However, it is because the climate change movement lacks a human element: in part, due to how the movement is framed. 

First, a large part of what many activists focus on is what an individual person can do to have less of an impact on the environment. Such as, drive less, eat local, reduce, reuse and recycle.  Any person who donates to a climate change activist group such as The Sierra Club or 350.org will receive emails and letters on how to be more environmentally sustainable. This tactic works with those who are already somewhat environmentally conscious, such as those who donate to activist groups.  But to those who may not be as aware, it comes across as decreeing what a person can and can’t do. This is problematic because it clashes with a core American value. We hate being told how to act. 

Activists also often focus on wildlife: the animals and beautiful places that we are losing. This strategy is very effective with children and I’m sure some can relate to the guilty feelings I had as a child for human destruction of endangered animals’ habitats, such as blue whales, penguins and polar bears. This strategy, unfortunately, loses some of its potency on older audiences as they become more caught up in their own lives and economic and social issues as they grow older. 

Finally, the corporate angle. Climate activists, in many cases, have positioned themselves adversarially to large companies, some by petitioning governments for increased regulation. Greenpeace in association with several other activists is currently engaged in a lawsuit against Spain. Claiming the Spanish government has taken insufficient steps to fight climate change.  While in the United States the attorney general for Delaware is filing a lawsuit against 31 fossil fuel companies for lying about their products’ effects on climate change. In Colorado several communities have filed lawsuits against oil giants.  This behavior has earned activists the classifications of socialist and anti-capitalist. Which some willingly embrace but at the detriment of the larger movement. This is because socialist and anti-capitalist can be extrapolated to anti-progress and anti-American, two cardinal sins in American culture. 

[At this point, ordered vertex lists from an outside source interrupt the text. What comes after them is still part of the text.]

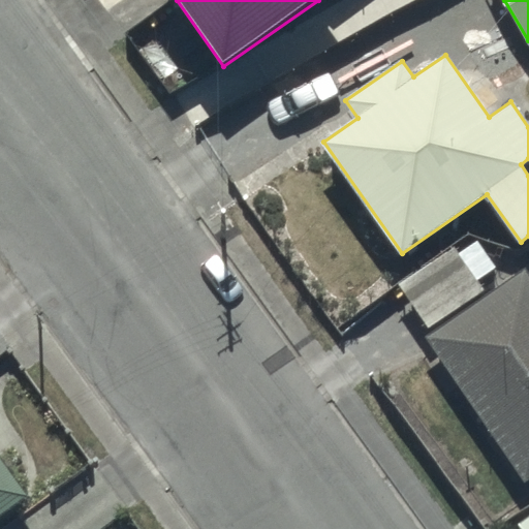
[(456,246),(399,282),(428,328),(485,291),(456,246)]
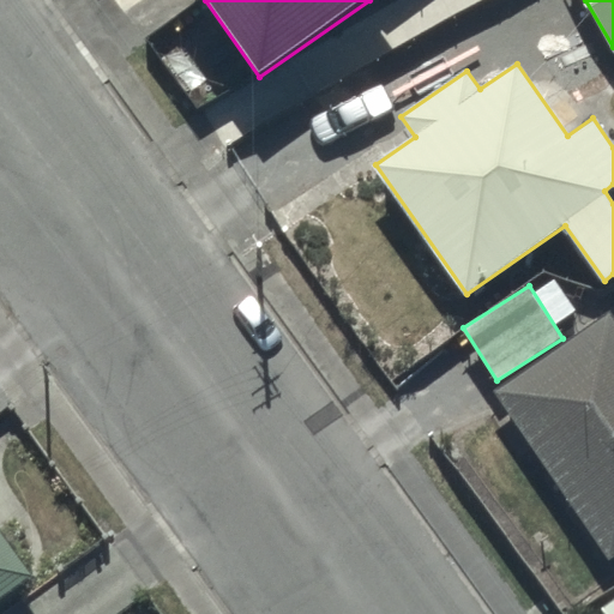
[(613,324),(607,314),(492,390),(606,560),(613,554),(613,324)]
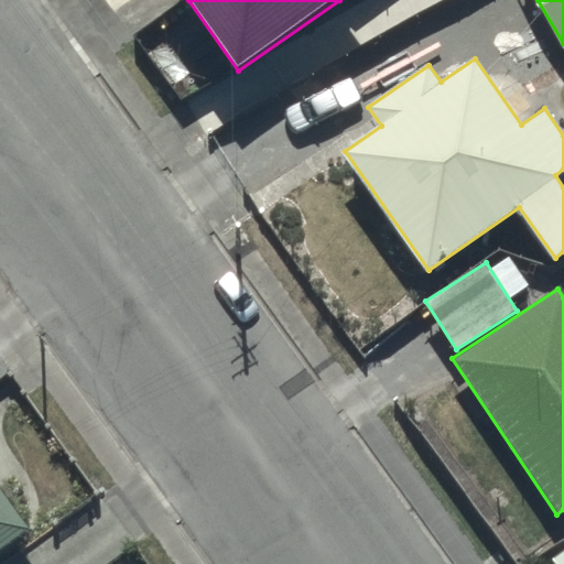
[(0,487),(0,553),(31,532),(0,487)]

Advocating climate conscious behavior and the preservation of wildlife along with taking large polluters to court are all effective in their own way. But they exhibit flaws that inhibit the climate change movement from gaining widespread support in the United States. 

The climate change movement should restructure and refocus their narrative in order to gain more widespread support. Its position should be anti-bully and pro-underdog. The movement should focus on saving a Montana farmer from having his land destroyed by a pipeline rather than advocating for socialist policies. It should argue against river pollution by highlighting how it hurts small time fishermen, instead of driving fish extinct. Americans care about each other, but more passionately we care about the people like us. Oil executives are not like us, politicians with their hands in oil executives’ pockets are not like us. So why should they get preferential treatment like Trump’s regulation rollbacks? The climate change movement can become a pro-American values movement, where we insist those with all the money and power should not be able to do as they please to those without. 

Climate change activists should focus on the human element — the people like the rest of us — who are going to suffer if congress doesn’t put regulations in place. The movement should put a spotlight on both the incredibly rich and powerful who want to continue polluting, and the person like us, who will suffer if they continue polluting. The movement should highlight more stories like the Sioux opposing the keystone pipeline. The climate change movement can imbibe the same fervor and passion that previous and current social movements have exhibited if the narrative can be adjusted to include the abuse of people and not just the abuse of nature.